**DATA SUPPLIED:**
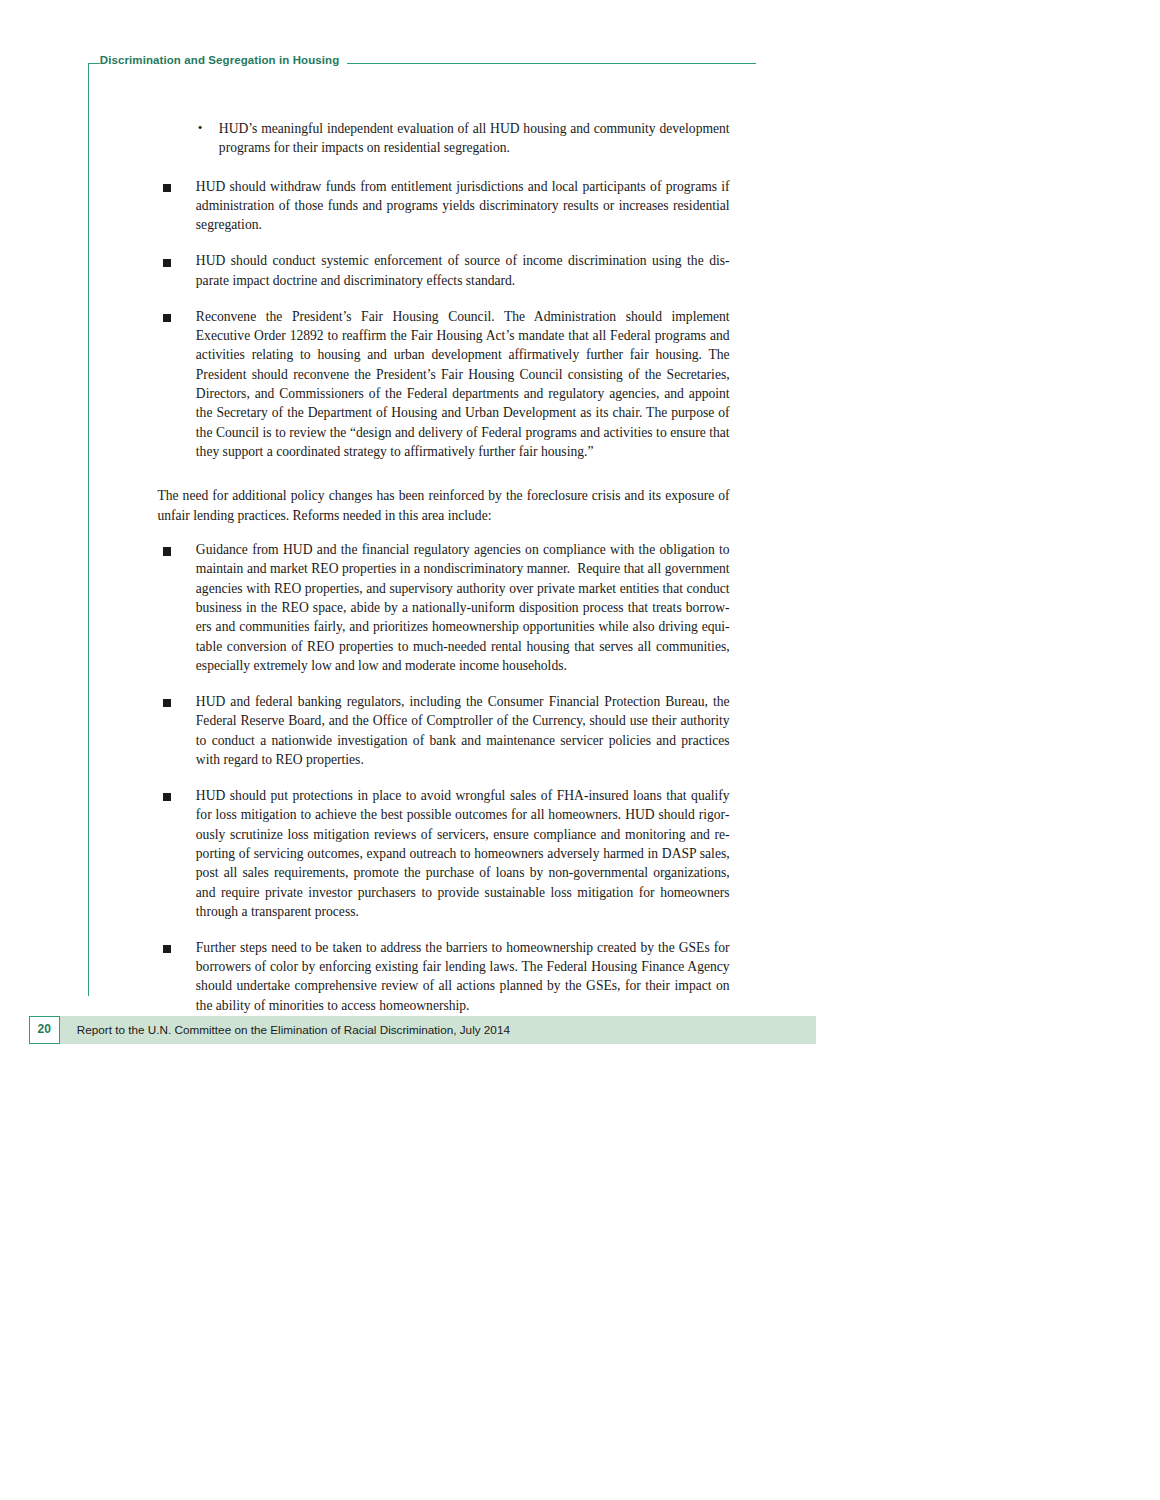Discrimination and Segregation in Housing
•
HUD’s meaningful independent evaluation of all HUD housing and community development programs for their impacts on residential segregation.
HUD should withdraw funds from entitlement jurisdictions and local participants of programs if administration of those funds and programs yields discriminatory results or increases residential segregation.
HUD should conduct systemic enforcement of source of income discrimination using the disparate impact doctrine and discriminatory effects standard.
Reconvene the President’s Fair Housing Council. The Administration should implement Executive Order 12892 to reaffirm the Fair Housing Act’s mandate that all Federal programs and activities relating to housing and urban development affirmatively further fair housing. The President should reconvene the President’s Fair Housing Council consisting of the Secretaries, Directors, and Commissioners of the Federal departments and regulatory agencies, and appoint the Secretary of the Department of Housing and Urban Development as its chair. The purpose of the Council is to review the “design and delivery of Federal programs and activities to ensure that they support a coordinated strategy to affirmatively further fair housing.”
The need for additional policy changes has been reinforced by the foreclosure crisis and its exposure of unfair lending practices. Reforms needed in this area include:
Guidance from HUD and the financial regulatory agencies on compliance with the obligation to maintain and market REO properties in a nondiscriminatory manner. Require that all government agencies with REO properties, and supervisory authority over private market entities that conduct business in the REO space, abide by a nationally-uniform disposition process that treats borrowers and communities fairly, and prioritizes homeownership opportunities while also driving equitable conversion of REO properties to much-needed rental housing that serves all communities, especially extremely low and low and moderate income households.
HUD and federal banking regulators, including the Consumer Financial Protection Bureau, the Federal Reserve Board, and the Office of Comptroller of the Currency, should use their authority to conduct a nationwide investigation of bank and maintenance servicer policies and practices with regard to REO properties.
HUD should put protections in place to avoid wrongful sales of FHA-insured loans that qualify for loss mitigation to achieve the best possible outcomes for all homeowners. HUD should rigorously scrutinize loss mitigation reviews of servicers, ensure compliance and monitoring and reporting of servicing outcomes, expand outreach to homeowners adversely harmed in DASP sales, post all sales requirements, promote the purchase of loans by non-governmental organizations, and require private investor purchasers to provide sustainable loss mitigation for homeowners through a transparent process.
Further steps need to be taken to address the barriers to homeownership created by the GSEs for borrowers of color by enforcing existing fair lending laws. The Federal Housing Finance Agency should undertake comprehensive review of all actions planned by the GSEs, for their impact on the ability of minorities to access homeownership.
20
Report to the U.N. Committee on the Elimination of Racial Discrimination, July 2014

**REQUIRED WORK:** Transcribe all of the records above character for character. Exclude the pictures.

**COMPLETED EXERCISE:**
Discrimination and Segregation in Housing
•
HUD’s meaningful independent evaluation of all HUD housing and community development programs for their impacts on residential segregation.
HUD should withdraw funds from entitlement jurisdictions and local participants of programs if administration of those funds and programs yields discriminatory results or increases residential segregation.
HUD should conduct systemic enforcement of source of income discrimination using the disparate impact doctrine and discriminatory effects standard.
Reconvene the President’s Fair Housing Council. The Administration should implement Executive Order 12892 to reaffirm the Fair Housing Act’s mandate that all Federal programs and activities relating to housing and urban development affirmatively further fair housing. The President should reconvene the President’s Fair Housing Council consisting of the Secretaries, Directors, and Commissioners of the Federal departments and regulatory agencies, and appoint the Secretary of the Department of Housing and Urban Development as its chair. The purpose of the Council is to review the “design and delivery of Federal programs and activities to ensure that they support a coordinated strategy to affirmatively further fair housing.”
The need for additional policy changes has been reinforced by the foreclosure crisis and its exposure of unfair lending practices. Reforms needed in this area include:
Guidance from HUD and the financial regulatory agencies on compliance with the obligation to maintain and market REO properties in a nondiscriminatory manner. Require that all government agencies with REO properties, and supervisory authority over private market entities that conduct business in the REO space, abide by a nationally-uniform disposition process that treats borrowers and communities fairly, and prioritizes homeownership opportunities while also driving equitable conversion of REO properties to much-needed rental housing that serves all communities, especially extremely low and low and moderate income households.
HUD and federal banking regulators, including the Consumer Financial Protection Bureau, the Federal Reserve Board, and the Office of Comptroller of the Currency, should use their authority to conduct a nationwide investigation of bank and maintenance servicer policies and practices with regard to REO properties.
HUD should put protections in place to avoid wrongful sales of FHA-insured loans that qualify for loss mitigation to achieve the best possible outcomes for all homeowners. HUD should rigorously scrutinize loss mitigation reviews of servicers, ensure compliance and monitoring and reporting of servicing outcomes, expand outreach to homeowners adversely harmed in DASP sales, post all sales requirements, promote the purchase of loans by non-governmental organizations, and require private investor purchasers to provide sustainable loss mitigation for homeowners through a transparent process.
Further steps need to be taken to address the barriers to homeownership created by the GSEs for borrowers of color by enforcing existing fair lending laws. The Federal Housing Finance Agency should undertake comprehensive review of all actions planned by the GSEs, for their impact on the ability of minorities to access homeownership.
20
Report to the U.N. Committee on the Elimination of Racial Discrimination, July 2014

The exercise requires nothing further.